Three hundred years from now things aren’t going well for us humans. In Ottawa-native Benoit Chartier’s debut novel, Red Nexus, Wen Harkwell is one of these unfortunates. He lives on the 150th level of a futuristic Japan climbing over itself to escape a mysterious environmental disaster. Shining towers adorn the city’s top, but the ground is buried under rolling garbage mountains that spit fire. In the book’s opening, Wen lives somewhere in the middle, trying to create a life for himself and Sammy, his 13-year-old brother.
During the day, Wen works at a factory, watching over machines that get by just fine without him. Each night he joins a group of fellow scavengers to illegally scour the ground level for scrap. This environment is so hostile that each teammate has to wear a breathing mask while staying ahead of the constantly shifting ground and hovering submarine-like sentry bots.

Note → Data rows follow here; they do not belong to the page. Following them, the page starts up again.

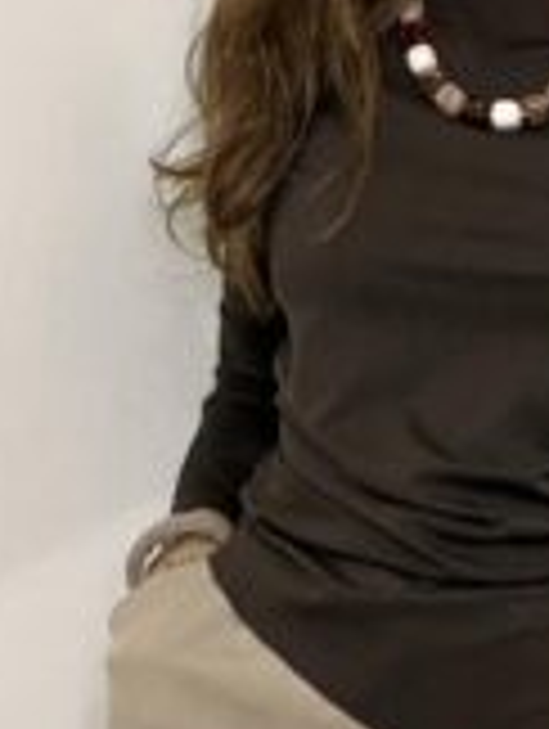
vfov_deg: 13.3
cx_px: 454
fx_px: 3121
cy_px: 572
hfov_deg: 10.0
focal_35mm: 148
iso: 125
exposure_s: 1/50
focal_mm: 2.71
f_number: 1.9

Eventually, Wen’s group stumbles upon something they probably shouldn’t have, and Wen takes a piece of it home to Sammy, who is quickly kidnapped while trying to pawn it off. The book moves at a blistering pace after that, with Wen racing between all three levels to find his brother before Sammy disappears for good.
The speed that things move along is one of Red Nexus’ strengths, although it occasionally means that important elements are left in the dust. This is especially true for Sammy, who we don’t learn that much about. The main villain has the same issue. I found it impossible to hate him as much as I was supposed to, considering I barely had any sense of who he was.
Of the book’s three environments, I found the middle-city, Wen’s home, the most engaging. This section is safe from the poisonous ground, but it’s so buried under high-class Japan that the sun only comes through in tiny cracks.
Chartier wrote Red Nexus while living in Japan, and the Japanese influence really comes out in these levels. The area is perpetually bustling, with voices and the smell of a hundred different foods assaulting the reader from every side. It also has a depth to it that the other levels lack. In one early scene, Wen and Sammy visit a secluded alley where monks memorialize thousands of missing men and women from the upper levels, likely victims of the all-powerful corporations they once worked for.
Compared to the other sections, however, the upper city is disappointingly dull, especially since many of the lower city dwellers spend the first third of the book talking about how great it is. This attributes to a second half that is much less engaging than the book’s first 100 pages. The secondary characters have little personality above ground, and each one becomes a road sign on Wen’s journey, serving only to point him in one direction or the other.
One of the book’s only female characters appears in this area, a young woman named Jenna who seemed to only exist to smile a lot and agree with Wen, giving Red Nexus some romantic friction that I don’t think it needed. Chartier promises more strong female characters in the sequel, Blue Node, which he plans to release in 2016. I’m looking forward to seeing if he delivers.
Chartier’s book is highly readable throughout, and although the writing isn’t always beautiful, there are some rich sections, especially where the setting is concerned.
Overall, Red Nexus is a strong first outing for Chartier. It deals with today’s issues amplified by 300 years. It’s easy to imagine our garbage islands and changing climate becoming Tokyo’s unlivable floor, and the city’s higher levels are a pessimistic take on the financial inequality growing around us.
Compelling, local and with the right amount of explosions, Red Nexus makes a happy addition to any Ottawa sci-fi lover’s bookshelf.